INSTRUCCIÓN A
Actualiza los registros desde el comienzo hasta la línea que contiene "aivojen endorfiinijärjestelmällä saattaa olla", ambos extremos incluidos, cambiando "Matthias" por "Martin" sin alterar nada más.
#####
En términos personalizados, la experiencia es envasada como sucedería en el siglo XIX con sus recursos y procedimientos a los que se le añade un contemporáneo: el feminismo como estructura narrativa interna. Sólo que dentro de sus propias reglas, con ingenuidad y buena conciencia, el recurso se agota en sus límites: Julia Valserra fuma, lee, se masturba, se atormenta, toma nota, todo lo que le ocurre es crucial para la novela que escribe y que leemos. Es el medio por el cual la novela se interpreta a sí misma. Sin embargo su caracterización psicológica se opone quizá demasiado explícitamente a las posiciones ideológicas que reducían a la mujer a funciones concretas, a la política de su tiempo, a los mecanismos represivos que ejercía la religión a través de la ética, y esa falta de sutileza es menos instructiva para ver la situación real de la mujer en una fase profunda y conflictiva debido a su tratamiento esquemático. En su realidad textual, es pragmática y servil a los estereotipos de segunda mano que repiten con cálculo lo que la mujer no es, lo que es o cómo se debería representar: y entonces el autor integra poemas que hablan de la mujer, extractos de libros que hablan –mal– de la mujer para contrastar con los valores presentados paralelamente como positivos, tales como la inteligencia espiritual, la soltería, el realismo, etcétera.
#####
INSTRUCCIÓN B
Enumera todas las acciones que, según el fragmento sobre la novela, realiza Julia Valserra.

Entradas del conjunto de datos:
#####
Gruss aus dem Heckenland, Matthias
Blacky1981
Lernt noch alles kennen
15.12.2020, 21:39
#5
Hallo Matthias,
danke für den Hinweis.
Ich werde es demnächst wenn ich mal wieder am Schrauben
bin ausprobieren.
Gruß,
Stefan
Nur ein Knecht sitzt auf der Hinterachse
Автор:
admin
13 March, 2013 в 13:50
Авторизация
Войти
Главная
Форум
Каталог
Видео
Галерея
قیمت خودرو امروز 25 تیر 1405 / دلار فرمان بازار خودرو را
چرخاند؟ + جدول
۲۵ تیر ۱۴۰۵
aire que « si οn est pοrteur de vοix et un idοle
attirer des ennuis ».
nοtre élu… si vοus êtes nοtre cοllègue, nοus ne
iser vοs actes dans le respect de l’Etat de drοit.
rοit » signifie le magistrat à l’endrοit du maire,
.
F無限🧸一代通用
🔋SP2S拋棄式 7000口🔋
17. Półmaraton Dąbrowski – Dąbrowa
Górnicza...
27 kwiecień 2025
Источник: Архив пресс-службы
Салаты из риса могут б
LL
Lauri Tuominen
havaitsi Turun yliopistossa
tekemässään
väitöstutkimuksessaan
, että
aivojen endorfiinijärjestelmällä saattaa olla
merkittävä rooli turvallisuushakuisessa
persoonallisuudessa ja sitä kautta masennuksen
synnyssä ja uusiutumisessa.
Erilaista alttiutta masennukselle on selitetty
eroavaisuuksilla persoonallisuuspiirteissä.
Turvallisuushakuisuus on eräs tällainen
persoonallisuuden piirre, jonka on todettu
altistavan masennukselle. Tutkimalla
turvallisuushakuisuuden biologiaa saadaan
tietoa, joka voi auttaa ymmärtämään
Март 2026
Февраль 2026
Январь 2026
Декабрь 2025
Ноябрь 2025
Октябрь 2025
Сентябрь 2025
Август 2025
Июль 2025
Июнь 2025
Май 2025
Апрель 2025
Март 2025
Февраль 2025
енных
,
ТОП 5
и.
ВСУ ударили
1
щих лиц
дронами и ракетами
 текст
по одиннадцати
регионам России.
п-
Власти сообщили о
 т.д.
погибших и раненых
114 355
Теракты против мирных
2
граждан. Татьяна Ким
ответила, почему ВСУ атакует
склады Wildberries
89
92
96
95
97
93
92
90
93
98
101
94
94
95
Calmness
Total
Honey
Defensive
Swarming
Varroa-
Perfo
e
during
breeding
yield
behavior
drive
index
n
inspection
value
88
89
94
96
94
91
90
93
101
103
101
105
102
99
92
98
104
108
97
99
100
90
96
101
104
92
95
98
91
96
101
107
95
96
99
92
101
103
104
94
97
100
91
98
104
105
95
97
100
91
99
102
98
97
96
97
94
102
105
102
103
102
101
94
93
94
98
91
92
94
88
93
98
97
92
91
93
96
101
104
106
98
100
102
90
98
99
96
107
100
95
#####
RESULTADO A
Gruss aus dem Heckenland, Martin
Blacky1981
Lernt noch alles kennen
15.12.2020, 21:39
#5
Hallo Martin,
danke für den Hinweis.
Ich werde es demnächst wenn ich mal wieder am Schrauben
bin ausprobieren.
Gruß,
Stefan
Nur ein Knecht sitzt auf der Hinterachse
Автор:
admin
13 March, 2013 в 13:50
Авторизация
Войти
Главная
Форум
Каталог
Видео
Галерея
قیمت خودرو امروز 25 تیر 1405 / دلار فرمان بازار خودرو را
چرخاند؟ + جدول
۲۵ تیر ۱۴۰۵
aire que « si οn est pοrteur de vοix et un idοle
attirer des ennuis ».
nοtre élu… si vοus êtes nοtre cοllègue, nοus ne
iser vοs actes dans le respect de l’Etat de drοit.
rοit » signifie le magistrat à l’endrοit du maire,
.
F無限🧸一代通用
🔋SP2S拋棄式 7000口🔋
17. Półmaraton Dąbrowski – Dąbrowa
Górnicza...
27 kwiecień 2025
Источник: Архив пресс-службы
Салаты из риса могут б
LL
Lauri Tuominen
havaitsi Turun yliopistossa
tekemässään
väitöstutkimuksessaan
, että
aivojen endorfiinijärjestelmällä saattaa olla

RESULTADO B
fuma, lee, se masturba, se atormenta, toma nota